Um dos suportes a essa nova proposta de gestão de vagas é a sistematização e produção de dados, estatísticas e fomento à pesquisa, avaliação e monitoramento das informações. A finalidade é pôr em prática uma gestão prisional eletrônica de articulação interinstitucional mais eficiente e concentrada na solução da superlotação carcerária.

A regulação de vagas já vem sendo aplicada no sistema socioeducativo – voltado a jovens em conflito com a lei – por meio das Centrais de Vagas que já estão em funcionamento em alguns estados, a exemplo de Santa Catarina, Paraná, Pernambuco e Ceará. A metodologia ganhou especial repercussão após a decisão do Supremo Tribunal Federal (STF) no Habeas Corpus 143.988/ES, sob relatoria do ministro Edson Fachin, que vedou a ocupação das unidades que ultrapassem 100% de sua capacidade.

Caixa de ferramentas

O desenvolvimento do projeto, que inclui metodologia própria a ser lançada até o final do ano, integra as atividades do programa Fazendo Justiça, parceria entre CNJ e Programa das Nações Unidas para o Desenvolvimento (Pnud), com apoio do Ministério da Justiça e Segurança Pública, para superação de desafios estruturais no campo da privação de liberdade.

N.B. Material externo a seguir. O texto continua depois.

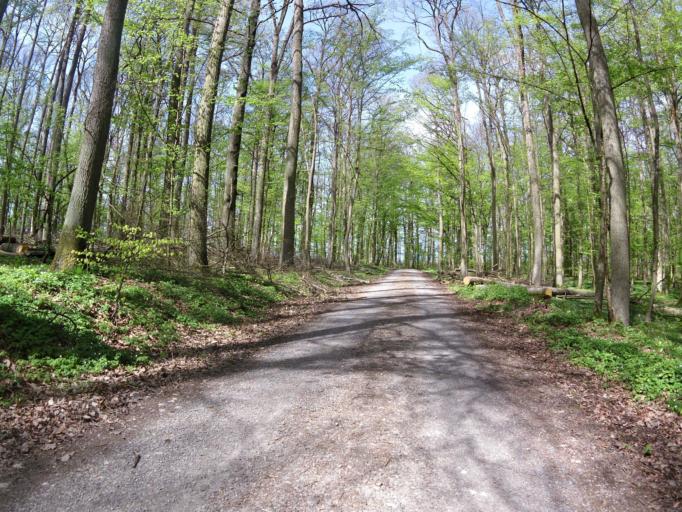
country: DE
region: Bavaria
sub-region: Regierungsbezirk Unterfranken
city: Rimpar
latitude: 49.8678
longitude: 9.9831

O Manual para a Implantação da Central da Regulação de Vagas explicará em detalhes a nova metodologia, com informações sobre implantação, operacionalização e monitoramento. De forma resumida, são cinco blocos com 11 ferramentas de gestão: espaciais; tecnológicas; regulação da porta de entrada e de regulação da porta de saída; e de atuação administrativa.

O novo método foi estruturado a partir da análise de experiências nacionais e internacionais de controle da superlotação carcerária e vai oferecer à magistratura subsídios para a adoção de respostas inovadoras para um desafio histórico. Conforme o coordenador do DMF, será oferecida uma caixa de ferramentas que permitirá aos gestores do sistema prisional avaliar, adaptar e customizar a solução para as particularidades de cada estado. O princípio é o do respeito à autonomia de cada tribunal a partir das análises das potencialidades e limitações em cada estado.

Na sexta-feira (26/11), corregedores e corregedoras dos Tribunais de Justiça aprovaram a Carta de São Luís do Maranhão. No documento final do encontro, entre outros deliberações, ficou definido que vão “RECOMENDAR a articulação com o Poder Executivo e GMF, objetivando à implantação de uma Central de Regulação de Vagas eletrônica para  enfrentamento da superlotação carcerária e garantia dos direitos individuais das pessoas presas”.

Maranhão

Para demonstrar os efeitos desse novo sistema de gestão de vagas, o Maranhão já está discutindo um projeto-piloto da Central de Regulação de Vagas. A implantação está em curso na Unidade de Monitoramento e Fiscalização do Sistema Penitenciário do Tribunal de Justiça do Maranhão (TJMA), por meio do Projeto Passe Bem.

Conforme Lanfredi, está sendo buscada a integração dos sistemas do Judiciário e do Executivo, de forma que magistrados e magistradas do estado tenham condições de fazer o acompanhamento e controle em tempo real do quantitativo de presos provisórios e sentenciados proporcionando melhor gerenciamento de processos e inibindo prisões em excesso de prazo. “Teremos a chance de que, cada juiz, no momento em que decretar uma prisão saberá se está enviando para uma prisão em superlotação uma pessoa que poderá ser exposta a um tratamento cruel ou desumano em razão da superlotação. E isso tem muito a ver com nossa responsabilidade e nossas decisões.”